Images excluded, return every record exactly as it reads.
** Opening GIVEN RECORDS block **
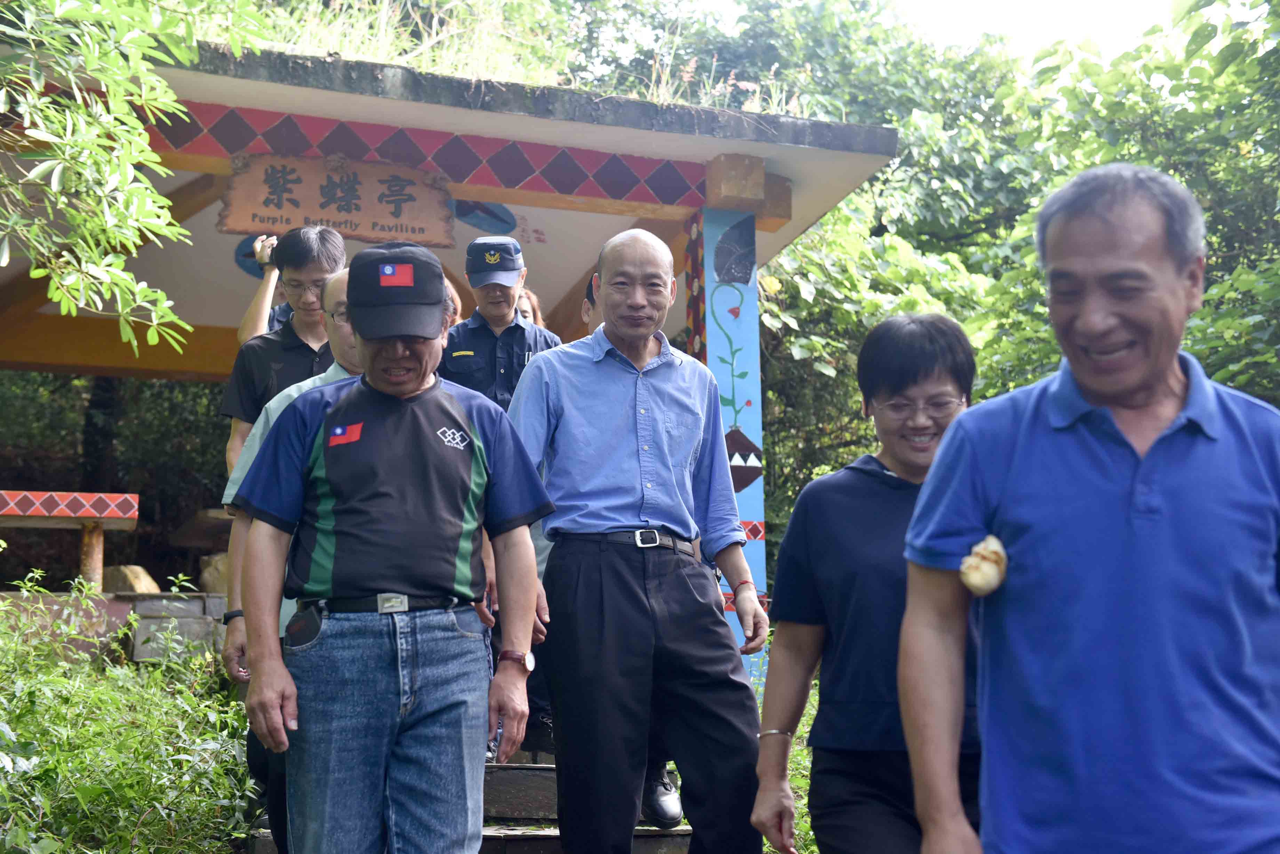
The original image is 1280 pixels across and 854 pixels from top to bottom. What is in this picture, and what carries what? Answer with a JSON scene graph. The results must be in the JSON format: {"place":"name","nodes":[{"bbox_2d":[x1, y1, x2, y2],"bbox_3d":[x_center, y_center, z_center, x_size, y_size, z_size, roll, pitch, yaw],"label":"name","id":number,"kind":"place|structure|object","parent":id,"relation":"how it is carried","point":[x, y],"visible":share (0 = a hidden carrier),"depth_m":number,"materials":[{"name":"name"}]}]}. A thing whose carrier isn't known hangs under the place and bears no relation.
{"place":"outdoors","nodes":[
{"label":"outdoors","id":0,"kind":"place"},
{"bbox_2d":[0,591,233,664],"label":"stone wall","id":1,"kind":"structure","parent":0,"point":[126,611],"depth_m":7.92,"materials":[{"name":"grey stone"}]},
{"bbox_2d":[196,552,230,593],"bbox_3d":[-2.435,0.888,10.050,0.361,0.309,0.374,0,-6,2],"label":"rock","id":2,"kind":"object","parent":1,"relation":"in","point":[219,566],"visible":0.54,"depth_m":9.90,"materials":[{"name":"stone"}]},
{"bbox_2d":[0,26,900,675],"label":"pavilion","id":3,"kind":"structure","parent":0,"point":[547,135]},
{"bbox_2d":[0,489,139,592],"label":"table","id":4,"kind":"object","parent":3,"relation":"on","point":[134,504],"visible":0.98,"depth_m":8.89,"materials":[{"name":"wood"}]},
{"bbox_2d":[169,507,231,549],"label":"table","id":5,"kind":"object","parent":3,"relation":"in","point":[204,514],"visible":0.53,"depth_m":11.47,"materials":[{"name":"brown"}]},
{"bbox_2d":[234,233,273,279],"bbox_3d":[-2.071,-0.940,9.563,0.420,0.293,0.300,1,-7,-14],"label":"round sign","id":6,"kind":"object","parent":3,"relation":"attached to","point":[244,255],"visible":0.39,"depth_m":9.51,"materials":[{"name":"blue"}]},
{"bbox_2d":[221,152,457,245],"bbox_3d":[-1.332,-1.015,7.601,1.080,0.362,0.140,1,-7,-14],"label":"wooden sign","id":7,"kind":"object","parent":3,"relation":"attached to","point":[349,210],"visible":0.96,"depth_m":7.57,"materials":[{"name":"brown wood"}]},
{"bbox_2d":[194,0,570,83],"label":"grass","id":8,"kind":"structure","parent":3,"relation":"on","point":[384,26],"materials":[{"name":"green plant"}]},
{"bbox_2d":[452,200,517,231],"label":"butterfly painting","id":9,"kind":"object","parent":3,"relation":"attached to","point":[494,217],"visible":0.67,"depth_m":9.73,"materials":[{"name":"blue paint"}]},
{"bbox_2d":[697,207,770,676],"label":"pillar","id":10,"kind":"structure","parent":3,"relation":"attached to","point":[752,544],"depth_m":7.98,"materials":[{"name":"blue paint"}]},
{"bbox_2d":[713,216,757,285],"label":"decoration","id":11,"kind":"object","parent":10,"relation":"attached to","point":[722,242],"visible":0.98,"depth_m":7.98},
{"bbox_2d":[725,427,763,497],"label":"decoration","id":12,"kind":"object","parent":10,"relation":"attached to","point":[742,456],"visible":0.67,"depth_m":7.79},
{"bbox_2d":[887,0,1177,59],"label":"sky","id":13,"kind":"structure","parent":0,"point":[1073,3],"materials":[{"name":"white"}]},
{"label":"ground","id":14,"kind":"structure","parent":0},
{"bbox_2d":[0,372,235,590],"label":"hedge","id":15,"kind":"object","parent":14,"relation":"on","point":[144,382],"visible":0.32,"depth_m":14.20,"materials":[{"name":"green plant"}]},
{"bbox_2d":[0,569,258,853],"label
** Closing GIVEN RECORDS block **
= REPLY =
The original image is 1280 pixels across and 854 pixels from top to bottom. What is in this picture, and what carries what? Answer with a JSON scene graph. The results must be in the JSON format: {"place":"name","nodes":[{"bbox_2d":[x1, y1, x2, y2],"bbox_3d":[x_center, y_center, z_center, x_size, y_size, z_size, roll, pitch, yaw],"label":"name","id":number,"kind":"place|structure|object","parent":id,"relation":"how it is carried","point":[x, y],"visible":share (0 = a hidden carrier),"depth_m":number,"materials":[{"name":"name"}]}]}. A thing whose carrier isn't known hangs under the place and bears no relation.
{"place":"outdoors","nodes":[
{"label":"outdoors","id":0,"kind":"place"},
{"bbox_2d":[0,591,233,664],"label":"stone wall","id":1,"kind":"structure","parent":0,"point":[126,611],"depth_m":7.92,"materials":[{"name":"grey stone"}]},
{"bbox_2d":[196,552,230,593],"bbox_3d":[-2.435,0.888,10.050,0.361,0.309,0.374,0,-6,2],"label":"rock","id":2,"kind":"object","parent":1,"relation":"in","point":[219,566],"visible":0.54,"depth_m":9.90,"materials":[{"name":"stone"}]},
{"bbox_2d":[0,26,900,675],"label":"pavilion","id":3,"kind":"structure","parent":0,"point":[547,135]},
{"bbox_2d":[0,489,139,592],"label":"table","id":4,"kind":"object","parent":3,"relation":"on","point":[134,504],"visible":0.98,"depth_m":8.89,"materials":[{"name":"wood"}]},
{"bbox_2d":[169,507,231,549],"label":"table","id":5,"kind":"object","parent":3,"relation":"in","point":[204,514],"visible":0.53,"depth_m":11.47,"materials":[{"name":"brown"}]},
{"bbox_2d":[234,233,273,279],"bbox_3d":[-2.071,-0.940,9.563,0.420,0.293,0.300,1,-7,-14],"label":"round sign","id":6,"kind":"object","parent":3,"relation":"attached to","point":[244,255],"visible":0.39,"depth_m":9.51,"materials":[{"name":"blue"}]},
{"bbox_2d":[221,152,457,245],"bbox_3d":[-1.332,-1.015,7.601,1.080,0.362,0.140,1,-7,-14],"label":"wooden sign","id":7,"kind":"object","parent":3,"relation":"attached to","point":[349,210],"visible":0.96,"depth_m":7.57,"materials":[{"name":"brown wood"}]},
{"bbox_2d":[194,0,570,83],"label":"grass","id":8,"kind":"structure","parent":3,"relation":"on","point":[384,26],"materials":[{"name":"green plant"}]},
{"bbox_2d":[452,200,517,231],"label":"butterfly painting","id":9,"kind":"object","parent":3,"relation":"attached to","point":[494,217],"visible":0.67,"depth_m":9.73,"materials":[{"name":"blue paint"}]},
{"bbox_2d":[697,207,770,676],"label":"pillar","id":10,"kind":"structure","parent":3,"relation":"attached to","point":[752,544],"depth_m":7.98,"materials":[{"name":"blue paint"}]},
{"bbox_2d":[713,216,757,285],"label":"decoration","id":11,"kind":"object","parent":10,"relation":"attached to","point":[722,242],"visible":0.98,"depth_m":7.98},
{"bbox_2d":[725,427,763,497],"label":"decoration","id":12,"kind":"object","parent":10,"relation":"attached to","point":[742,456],"visible":0.67,"depth_m":7.79},
{"bbox_2d":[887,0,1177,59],"label":"sky","id":13,"kind":"structure","parent":0,"point":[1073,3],"materials":[{"name":"white"}]},
{"label":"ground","id":14,"kind":"structure","parent":0},
{"bbox_2d":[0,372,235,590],"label":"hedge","id":15,"kind":"object","parent":14,"relation":"on","point":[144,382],"visible":0.32,"depth_m":14.20,"materials":[{"name":"green plant"}]},
{"bbox_2d":[0,569,258,853],"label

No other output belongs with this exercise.